▶ Directions for this task
Below are lines of data, and only some are wanted. Please repeat exactly those from the line that has "329 364 5.36" through the line that has "415 148 4527".

[Scene geometry reasoning data]
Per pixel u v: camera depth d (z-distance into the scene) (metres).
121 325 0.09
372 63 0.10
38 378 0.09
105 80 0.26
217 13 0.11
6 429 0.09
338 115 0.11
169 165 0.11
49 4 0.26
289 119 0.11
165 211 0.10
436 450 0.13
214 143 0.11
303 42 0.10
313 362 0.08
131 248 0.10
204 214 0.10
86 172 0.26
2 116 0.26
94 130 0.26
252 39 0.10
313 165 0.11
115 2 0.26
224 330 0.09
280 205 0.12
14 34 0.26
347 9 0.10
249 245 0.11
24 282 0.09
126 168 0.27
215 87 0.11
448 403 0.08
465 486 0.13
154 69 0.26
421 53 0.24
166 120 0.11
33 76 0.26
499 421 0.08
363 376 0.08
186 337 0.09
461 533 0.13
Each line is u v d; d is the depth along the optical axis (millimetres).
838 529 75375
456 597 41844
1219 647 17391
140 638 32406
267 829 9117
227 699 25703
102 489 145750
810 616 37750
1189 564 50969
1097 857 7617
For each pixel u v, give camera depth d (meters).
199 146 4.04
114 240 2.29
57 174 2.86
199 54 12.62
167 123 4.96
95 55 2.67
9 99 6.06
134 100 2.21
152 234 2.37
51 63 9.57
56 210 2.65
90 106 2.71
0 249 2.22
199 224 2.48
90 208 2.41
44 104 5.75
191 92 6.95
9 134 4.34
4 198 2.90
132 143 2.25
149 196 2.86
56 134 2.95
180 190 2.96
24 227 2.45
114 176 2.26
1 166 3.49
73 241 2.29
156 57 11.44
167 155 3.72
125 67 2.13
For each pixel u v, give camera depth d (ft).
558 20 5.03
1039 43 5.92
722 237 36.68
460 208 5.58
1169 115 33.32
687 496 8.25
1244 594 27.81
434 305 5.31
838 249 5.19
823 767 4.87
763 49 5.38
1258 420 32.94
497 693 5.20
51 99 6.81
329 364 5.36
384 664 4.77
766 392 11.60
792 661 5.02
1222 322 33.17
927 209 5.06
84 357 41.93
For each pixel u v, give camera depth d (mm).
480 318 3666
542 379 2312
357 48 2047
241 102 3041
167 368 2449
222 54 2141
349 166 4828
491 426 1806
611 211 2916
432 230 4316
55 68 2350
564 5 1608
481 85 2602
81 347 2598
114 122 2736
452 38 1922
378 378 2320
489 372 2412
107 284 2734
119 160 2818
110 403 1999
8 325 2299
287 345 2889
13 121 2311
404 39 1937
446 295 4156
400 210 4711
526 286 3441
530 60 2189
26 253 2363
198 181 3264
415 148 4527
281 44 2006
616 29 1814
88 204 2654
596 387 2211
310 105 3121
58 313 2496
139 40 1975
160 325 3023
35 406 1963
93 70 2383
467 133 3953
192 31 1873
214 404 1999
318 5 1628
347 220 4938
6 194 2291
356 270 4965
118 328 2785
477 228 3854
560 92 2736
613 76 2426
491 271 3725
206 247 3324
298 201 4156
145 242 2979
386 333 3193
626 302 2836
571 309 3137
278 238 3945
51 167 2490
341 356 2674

▶ Task output
329 364 5.36
384 664 4.77
766 392 11.60
792 661 5.02
1222 322 33.17
927 209 5.06
84 357 41.93
For each pixel u v, give camera depth d (mm).
480 318 3666
542 379 2312
357 48 2047
241 102 3041
167 368 2449
222 54 2141
349 166 4828
491 426 1806
611 211 2916
432 230 4316
55 68 2350
564 5 1608
481 85 2602
81 347 2598
114 122 2736
452 38 1922
378 378 2320
489 372 2412
107 284 2734
119 160 2818
110 403 1999
8 325 2299
287 345 2889
13 121 2311
404 39 1937
446 295 4156
400 210 4711
526 286 3441
530 60 2189
26 253 2363
198 181 3264
415 148 4527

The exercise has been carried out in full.